Dataset entries:
↓↓↓

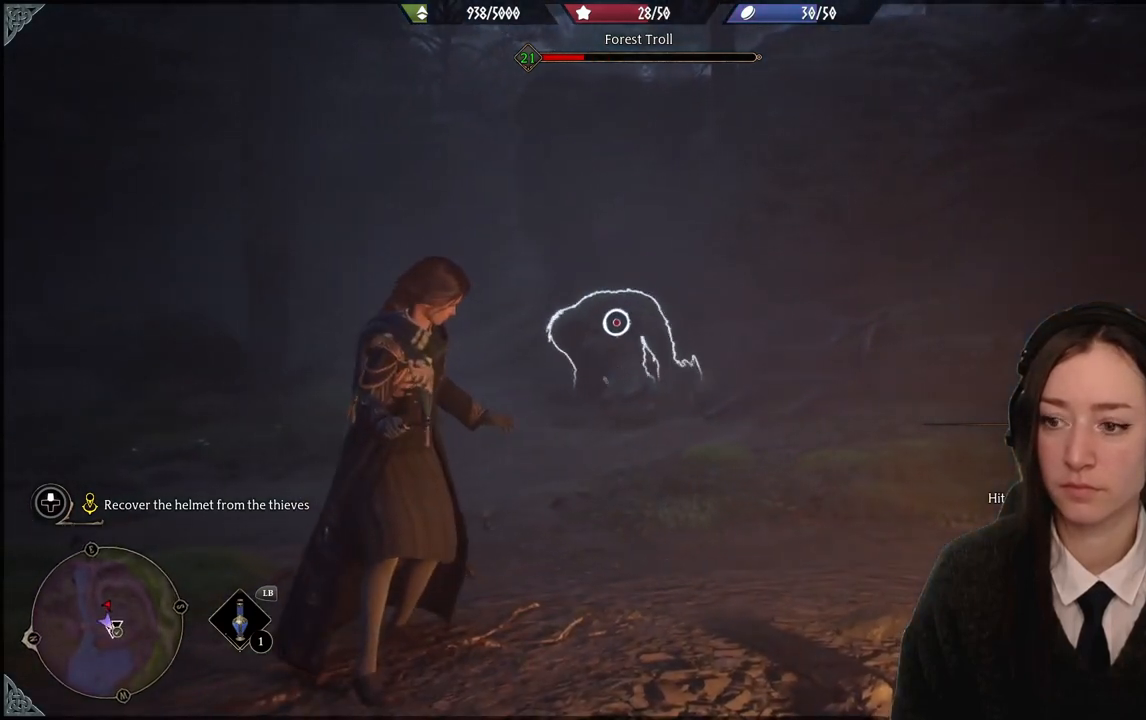
{"buttons": [], "left_stick": "center", "right_stick": "center", "events": []}
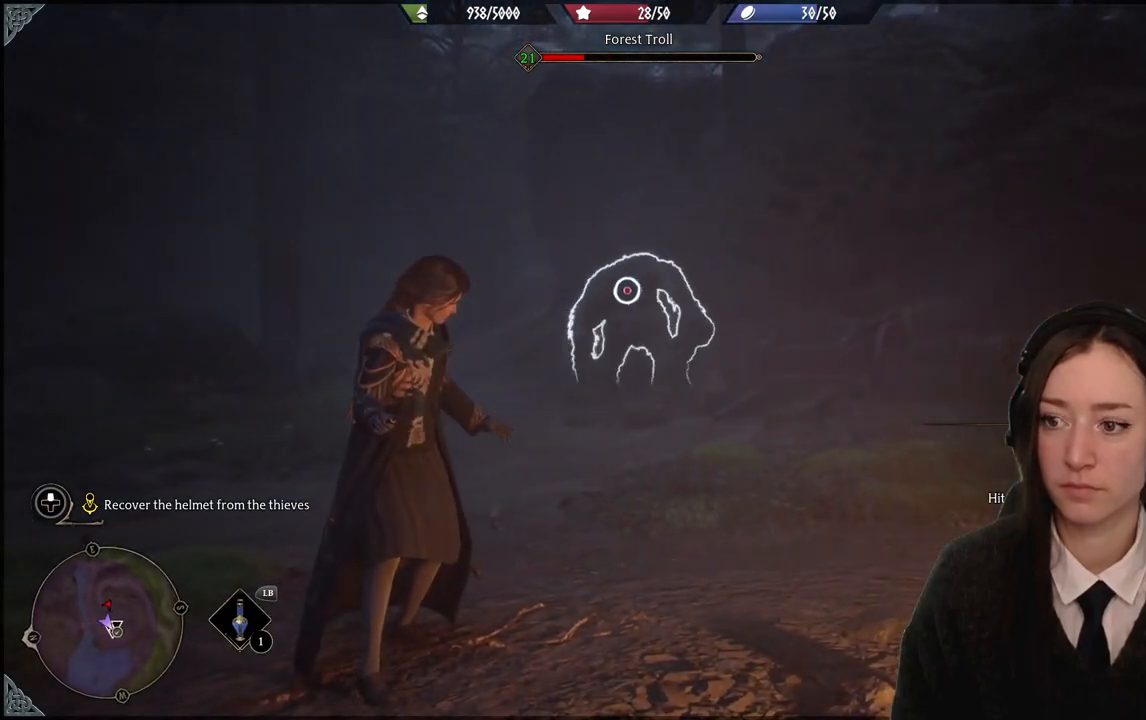
{"buttons": [], "left_stick": "center", "right_stick": "center", "events": []}
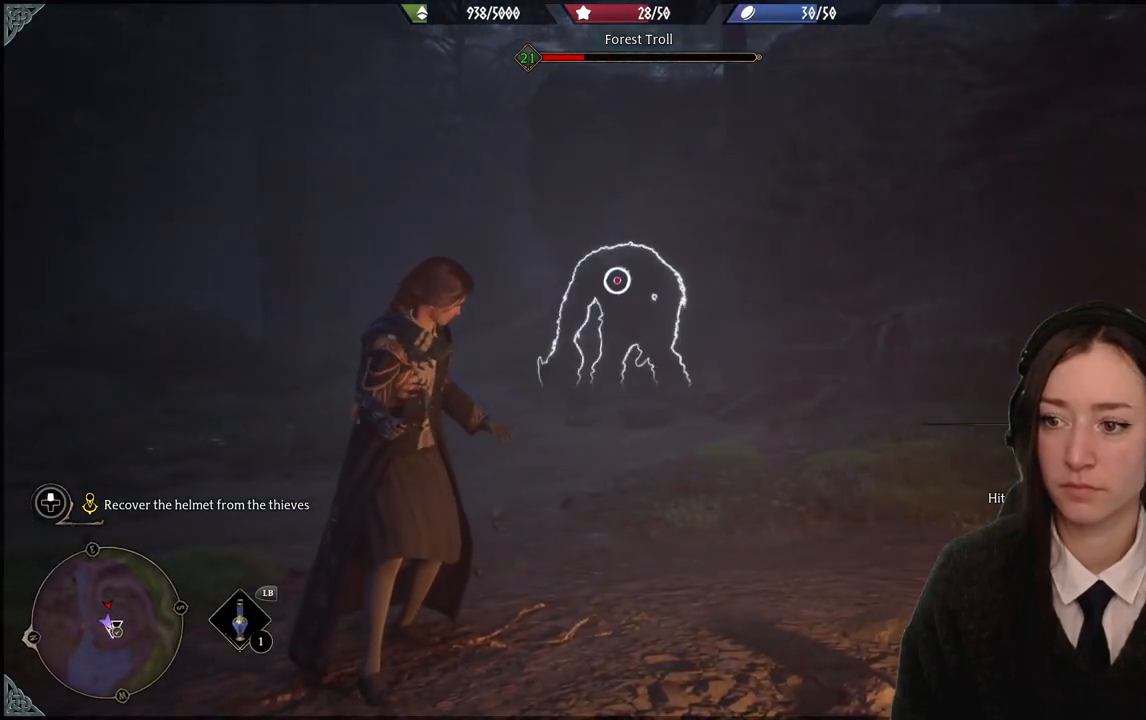
{"buttons": [], "left_stick": "center", "right_stick": "center", "events": []}
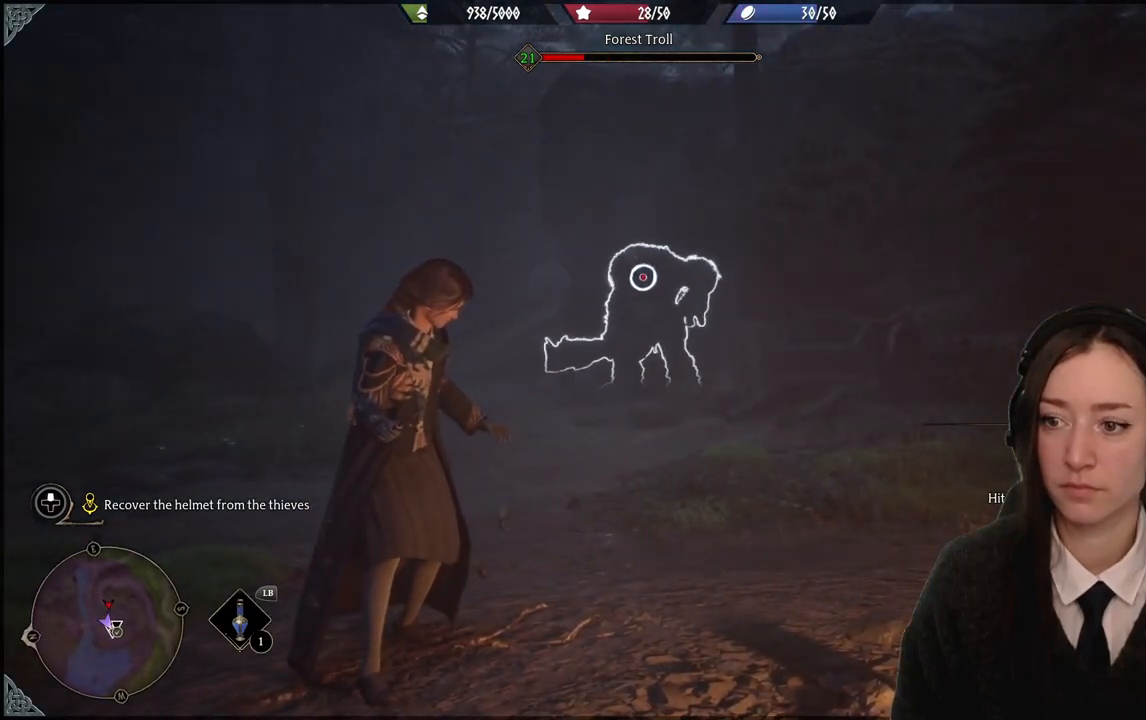
{"buttons": [], "left_stick": "center", "right_stick": "center", "events": []}
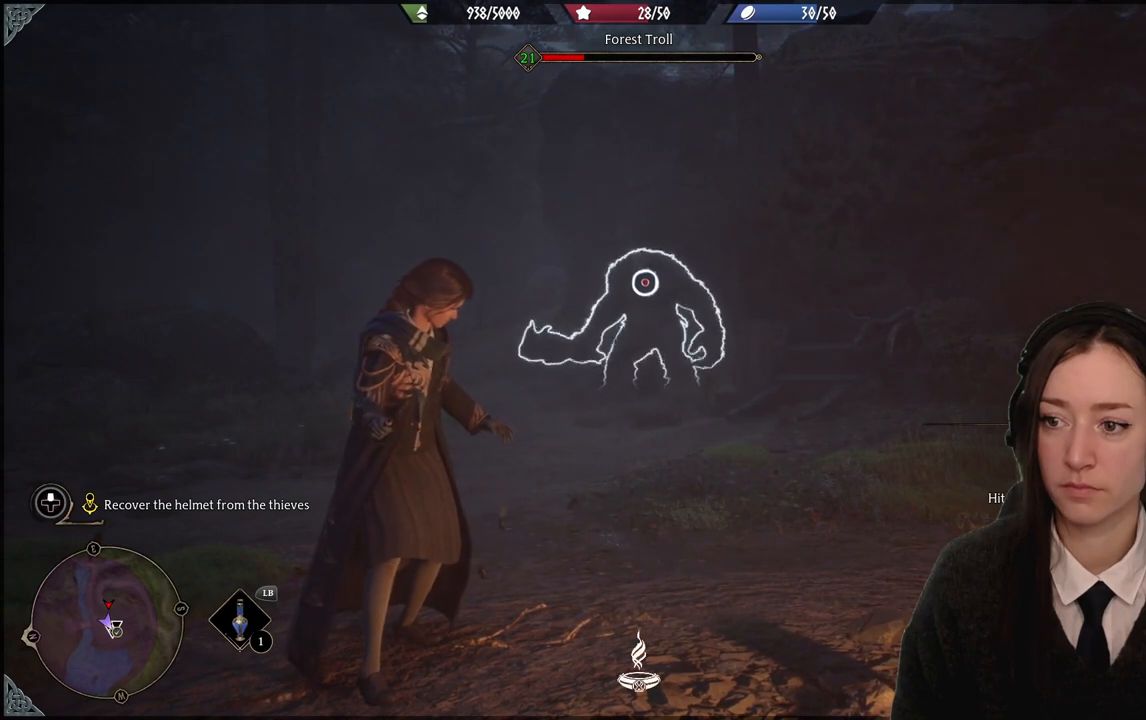
{"buttons": [], "left_stick": "center", "right_stick": "center", "events": []}
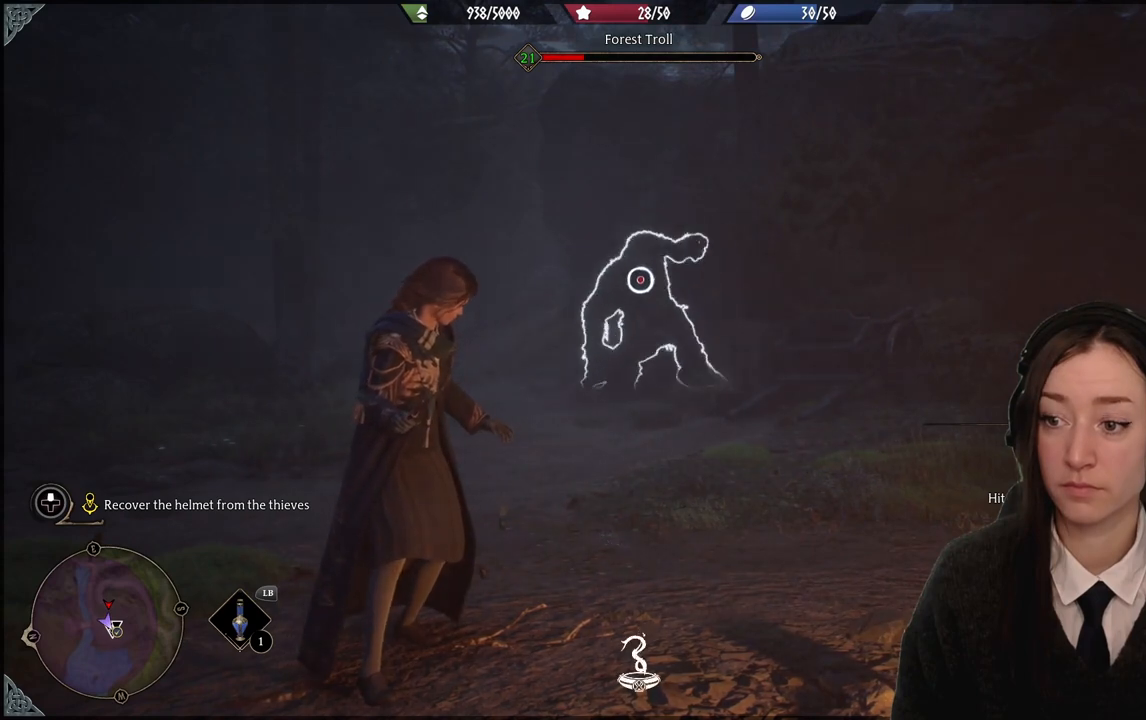
{"buttons": [], "left_stick": "center", "right_stick": "center", "events": []}
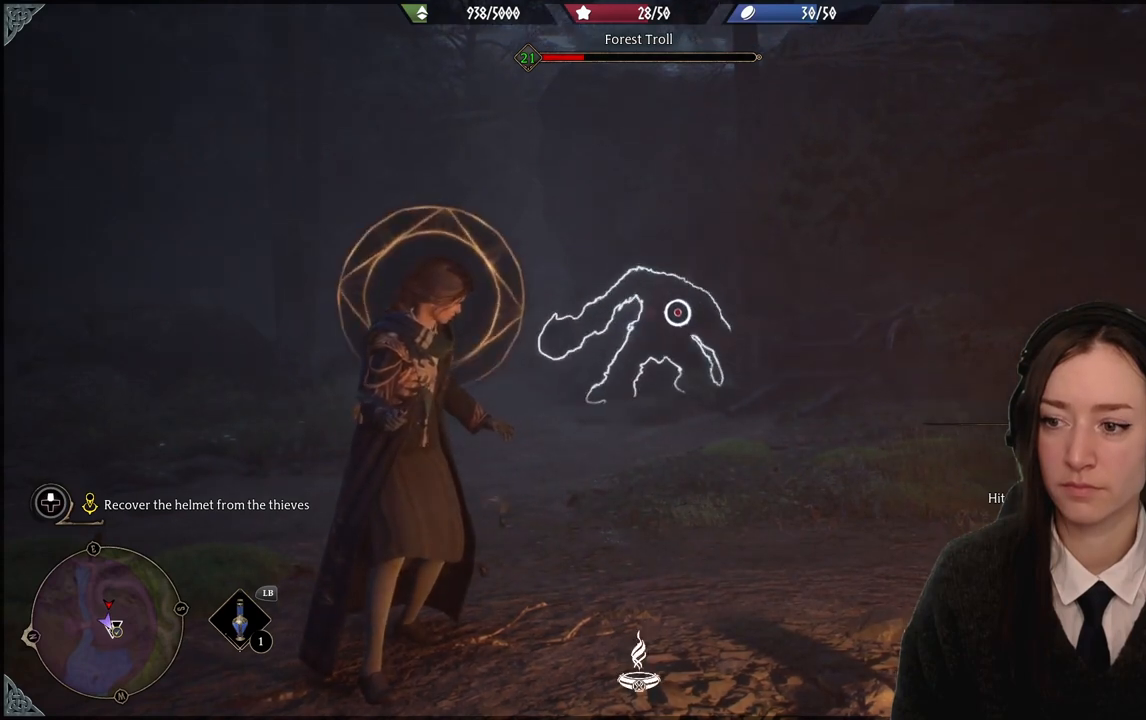
{"buttons": [], "left_stick": "right", "right_stick": "center", "events": [[200, "left_stick", "right"], [267, "B", "down"], [400, "B", "up"]]}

↑↑↑

_TASK GOAL_. Print all the records exactly, minus any images.

_RESPONSE AREA_.
{"buttons": [], "left_stick": "center", "right_stick": "center", "events": []}
{"buttons": [], "left_stick": "center", "right_stick": "center", "events": []}
{"buttons": [], "left_stick": "center", "right_stick": "center", "events": []}
{"buttons": [], "left_stick": "center", "right_stick": "center", "events": []}
{"buttons": [], "left_stick": "center", "right_stick": "center", "events": []}
{"buttons": [], "left_stick": "center", "right_stick": "center", "events": []}
{"buttons": [], "left_stick": "right", "right_stick": "center", "events": [[200, "left_stick", "right"], [267, "B", "down"], [400, "B", "up"]]}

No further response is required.